INRIA / Equipe NANO-D réf. 071106_Redon_Nanostudio_ background_08042011

» Target

Integration of a Plug-in in industrial simulation software.

» Application area

SAMSON’s interactive methods have a large number of potential applications in structural biology, medecine design, chemistry, materials, and nanosciences in general.

» Transfert offer

• Patent license
• Software license

» Collaboration sought

Co-development / maturation in specific areas
Integration of a plug-in in the simulation software

» Interview with Stéphane REDON

What motivated your research?

I was studying robotics and became interested in the simulation of rigid objects; so, the next logical step was to look more closely at the simulation of articulated objects. Optimal solutions to resolve the problem of calculating the movement of articulated objects already exist, and I thought that it would be interesting from a formal viewpoint to propose adaptable methods for calculating articulated movement, meaning methods that automatically concentrate the calculations on the right place so that the user may adjust the precision of the simulation.

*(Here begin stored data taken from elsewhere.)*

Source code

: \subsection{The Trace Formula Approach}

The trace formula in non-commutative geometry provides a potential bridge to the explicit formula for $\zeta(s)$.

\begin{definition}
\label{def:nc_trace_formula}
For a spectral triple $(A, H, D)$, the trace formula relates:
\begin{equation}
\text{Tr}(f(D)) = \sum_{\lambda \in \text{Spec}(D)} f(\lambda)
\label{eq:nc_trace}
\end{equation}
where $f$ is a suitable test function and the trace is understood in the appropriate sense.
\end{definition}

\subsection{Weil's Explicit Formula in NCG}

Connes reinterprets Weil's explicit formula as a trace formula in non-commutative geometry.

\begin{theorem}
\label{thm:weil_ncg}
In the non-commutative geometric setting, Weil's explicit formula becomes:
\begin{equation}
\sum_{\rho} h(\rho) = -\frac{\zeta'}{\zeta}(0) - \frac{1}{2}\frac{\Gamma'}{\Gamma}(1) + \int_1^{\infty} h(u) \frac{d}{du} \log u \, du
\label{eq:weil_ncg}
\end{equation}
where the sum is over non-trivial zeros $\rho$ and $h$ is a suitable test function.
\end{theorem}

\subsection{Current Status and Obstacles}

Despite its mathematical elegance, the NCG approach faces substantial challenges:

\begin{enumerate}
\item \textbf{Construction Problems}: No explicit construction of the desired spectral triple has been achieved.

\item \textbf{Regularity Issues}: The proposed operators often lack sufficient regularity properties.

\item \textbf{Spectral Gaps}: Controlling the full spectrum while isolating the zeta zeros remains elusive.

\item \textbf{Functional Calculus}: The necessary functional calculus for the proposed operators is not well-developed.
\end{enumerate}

How can a company implement your innovation?

The model for commercial use is still pretty open. For the time being, this technology allows users to speed up the calculations, and eventually one can imagine an industry similar to the existing one for macroscopic systems. For instance, there are very powerful software products such as Catia, or soliworks, used in the manufacturing of planes and automobiles. Some companies sell this type of software, while others sell software services, or plug-ins, and others carry out simulations for their clients. One can imagine the same type of ecosystem for nanoscopic objects.

What is your working environment like?

At INRIA, in the NANO-D team, we develop algorithms to accelerate calculations. The CEA contributes simulated models. The project brings together physicists and chemists from CEMES (center for the elaboration of materials and structural studies) in Toulouse, a biophysicist algorithmician from IBS, a biologist from the CEA, a biophysicist that carries out quantum mechanical calculations. The heart of the INRIA project is the algorithm.